SFB funding period 2 (2018-2022)

In the second funding period are automatic sequences again at the center of the interest of this project part.

The first main topic is the study of automatic sequences along squares $t(n^2)$. It is planned to provide a complete characterization when the asymptotic frequences of $t(n^2)$ exist and when we have also a corresponding independence laws for the blocks $(t(n^2), t((n+1)^2, \ldots, t((n+k-1)^2)$. These kinds of results have been already obtained for block-additive funtions modulo $m$ within the first funding period.

Secondly we plan to study similar questions for automatic sequences along Piatetski-Shapiro sequences $t(\lfloor n^c \rfloor)$ for $c> 1$. Up to now this is only completly understood for $1< c < 4/3$ (by a result of Deshoulliers, Drmota and Morgenbesser) and for $1 < c < 1.5$ for the Thue-Morse sequence.

Finally we will consider the Sarnak conjecture for products of automatic sequences related to coprime $q$'s and for special morphic sequences. This research is based on Müllner's recent proof of the Sarnak conjecture for automatic sequences (which has been obtained within the first funding period).

SFB funding period 1 (2014-2017)

Automatic sequences are sequences $t(n)$ on a finite alphabet that are the output of a finite automaton. These kind of sequences have got a lot of attention during the last 10 or 15 year. There are very close relations to dynamical systems, to digital expansions, to uniformly distributed sequences and also to number theory.

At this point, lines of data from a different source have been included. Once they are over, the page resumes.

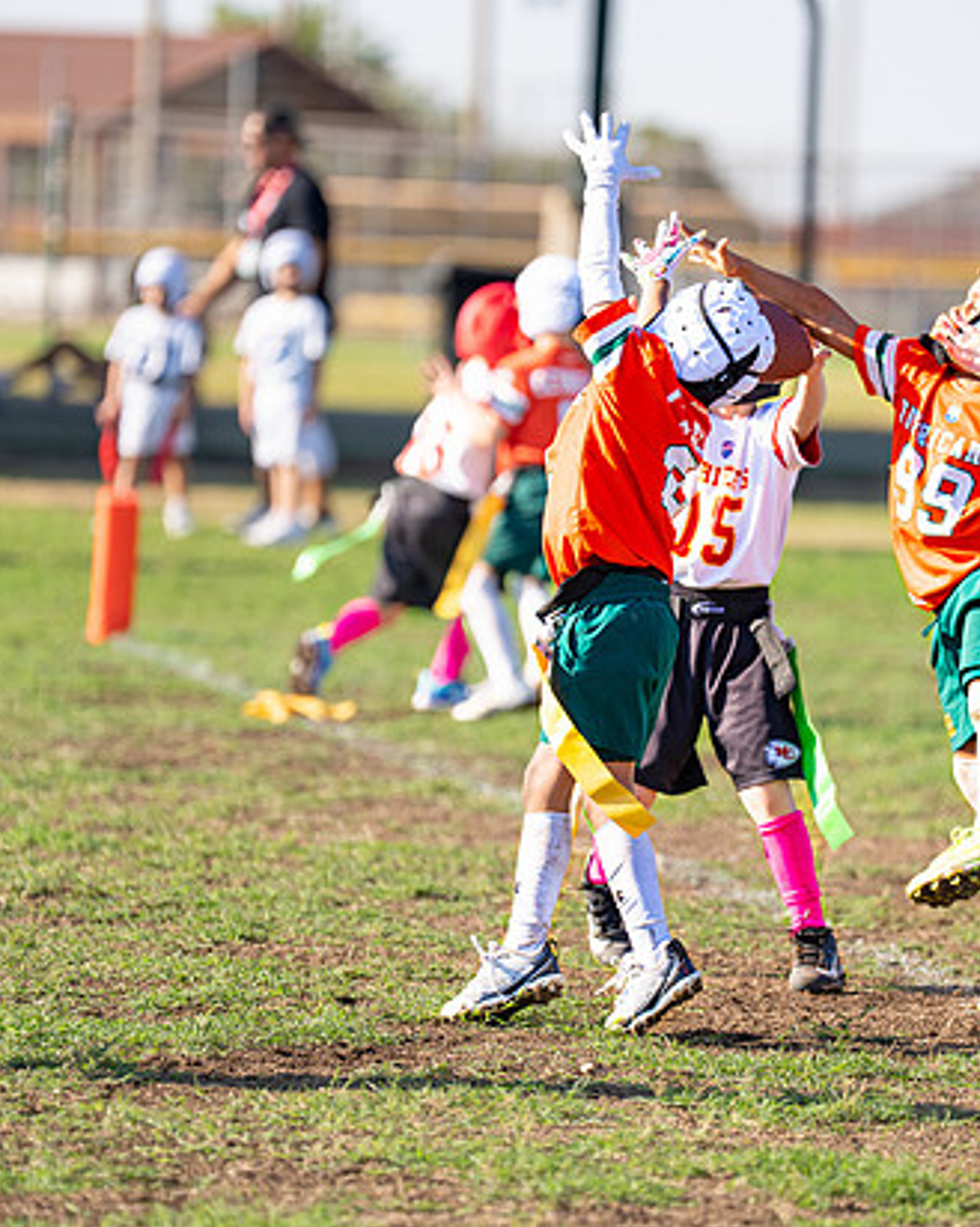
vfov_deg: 7.6
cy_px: 625
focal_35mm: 256
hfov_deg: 6.0
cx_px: 592
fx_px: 9292
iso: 200
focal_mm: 167
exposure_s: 1/2000
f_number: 2.8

The underlying idea of this project part is to study certain subsequences of automatic sequences and to describe their distributional behavior. For example it has been already shown by Deshoulliers, Drmota and Morgenbesser that $t(\lfloor n^c \rfloor)$ has the same distribution as $t(n)$ for all $c\in (1,7/5)$. Furthermore Drmota and Morgenbesser have characterized the distribution behavior of $t(n^2)$ for so-called invertible automatic sequences. This line of research is mainly motivated by the recent developments on the so-called Gelfond problems on the prime values $s_q(p)$ and on polynomial values $s_q(P(n))$ of the sum-of-digits function modulo $m$.

The concrete goals of this project part are to characterize -- as far as possible -- the distributional behavior of subsequences of automatic sequences $t(n)$ of the form $t(\lfloor n^c \rfloor)$ (for $c\gt1$), $t(P(n))$ for polynomials $P$ of degree greater than $1$, and $t(p)$ for primes $p$ and to study similar questions for more general digital expansions like the Zeckendorff expansion (that is based on Fibonacci numbers).